Era increíble hacer buceo de superficie en esta laguna “secreta”. De pronto aparecían pingüinos entre las raíces de los manglares, algo tan aparentemente absurdo, incongruente, pero en Fernandina todo es posible. Abundaban bacalaos, gordos, o surcaban de pronto pargos juveniles, o peces loro arcoíris. Todo lucía nuevo, lustrado por aguas a 17 grados centígrados, y al salir de la piscina, el viejo coral gigante, blanco, moribundo siempre, evidencia de tiempos más cálidos.
Mi frase trillada en Fernandina se repetía al atardecer. Pedía a los pasajeros que miraran al oeste, de donde debía surgir la siguiente isla, resultado del punto caliente y la placa tectónica en su constante movimiento en dirección al continente americano. Les decía que tal vez el sol ocultándose bajo el horizonte, no era tal, sino el nacimiento de un nuevo volcán. Y secretamente, me lo creía.

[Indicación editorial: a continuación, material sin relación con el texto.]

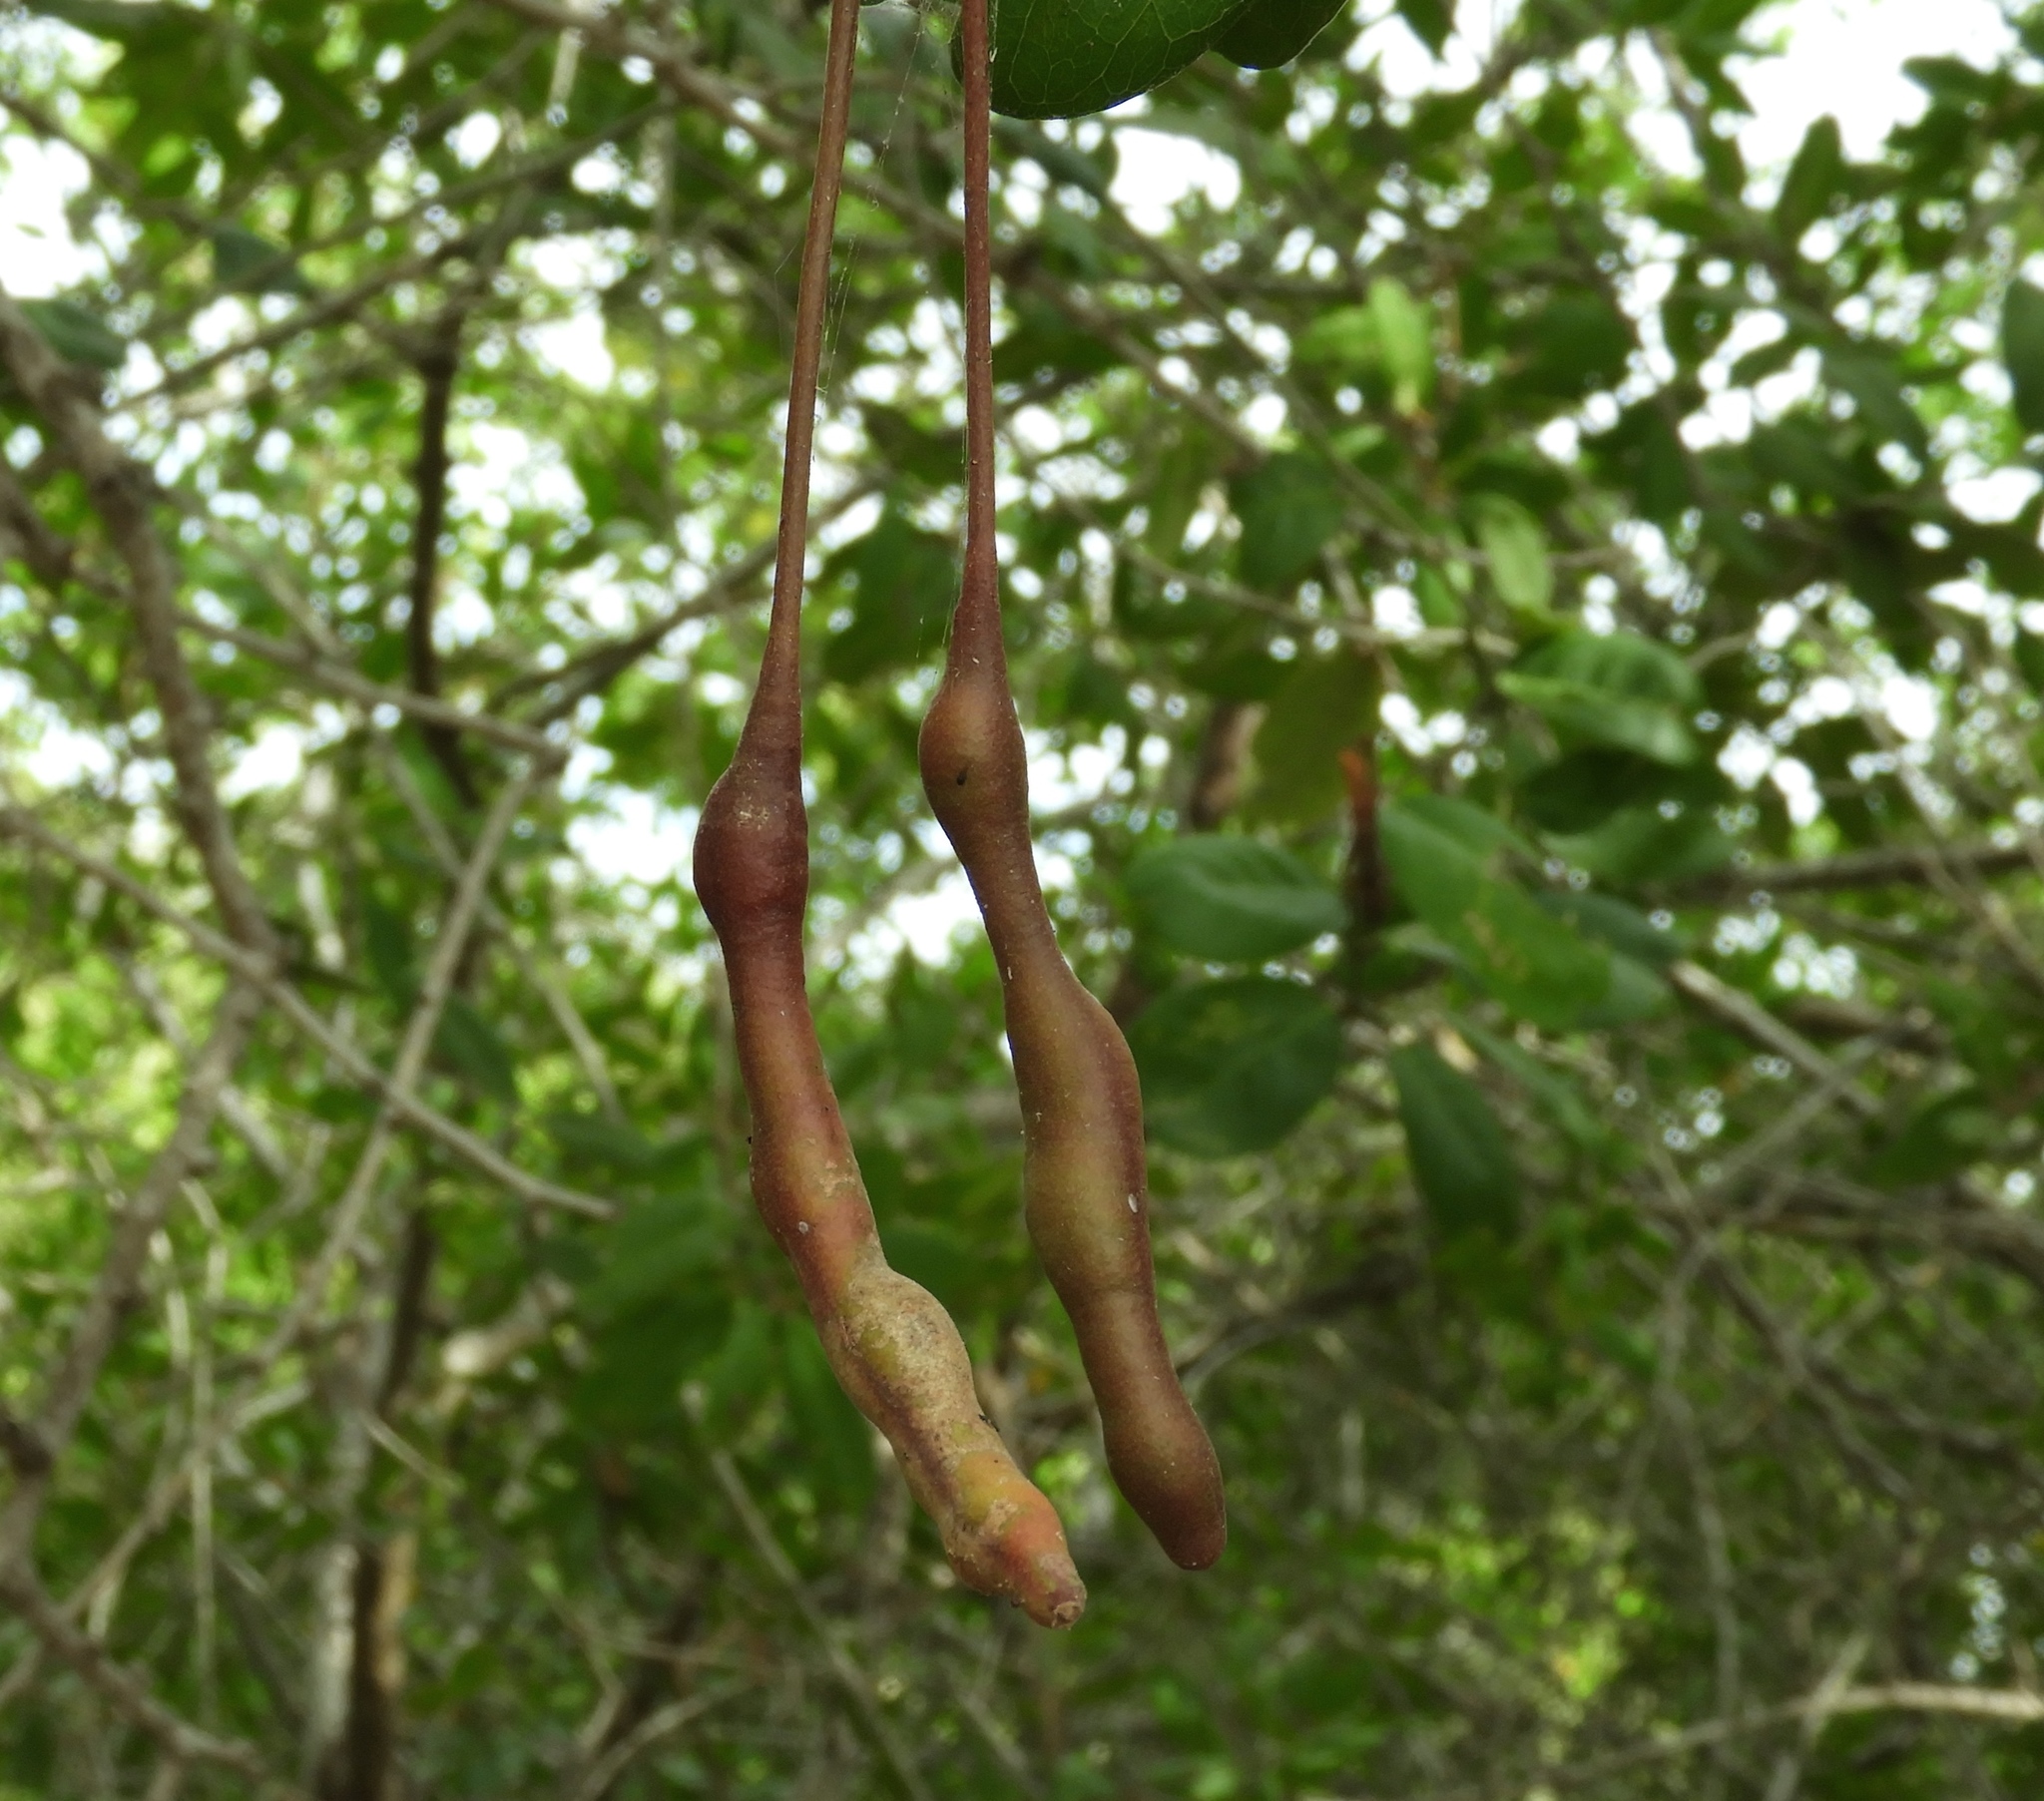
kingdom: Plantae
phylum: Tracheophyta
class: Magnoliopsida
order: Brassicales
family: Capparaceae
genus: Cynophalla
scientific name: Cynophalla flexuosa
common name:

Hoy compartí Fernandina con mi madre; vimos las mismas panzudas iguanas retornando a la orilla luego de su festín de algas. Seguían los peces damiselas, territoriales como son, empujando con sus diminutos cuerpos a cualquier iguana entrometida en su jardín de plantas acuáticas; son graciosas criaturas, cien veces más pequeños que una iguana, pero lo que carecen en tamaño lo compensan con determinación.
Confirmé que la magia de Fernandina es imperecedera, y toca a todos por igual; mi madre reconoció también, en la silueta del joven volcán, a la boa que ha tragado un elefante. Y yo fui doblemente feliz de verla a ella feliz, y transportada a ese lugar, que no es espacio, sino tiempo, sentimientos.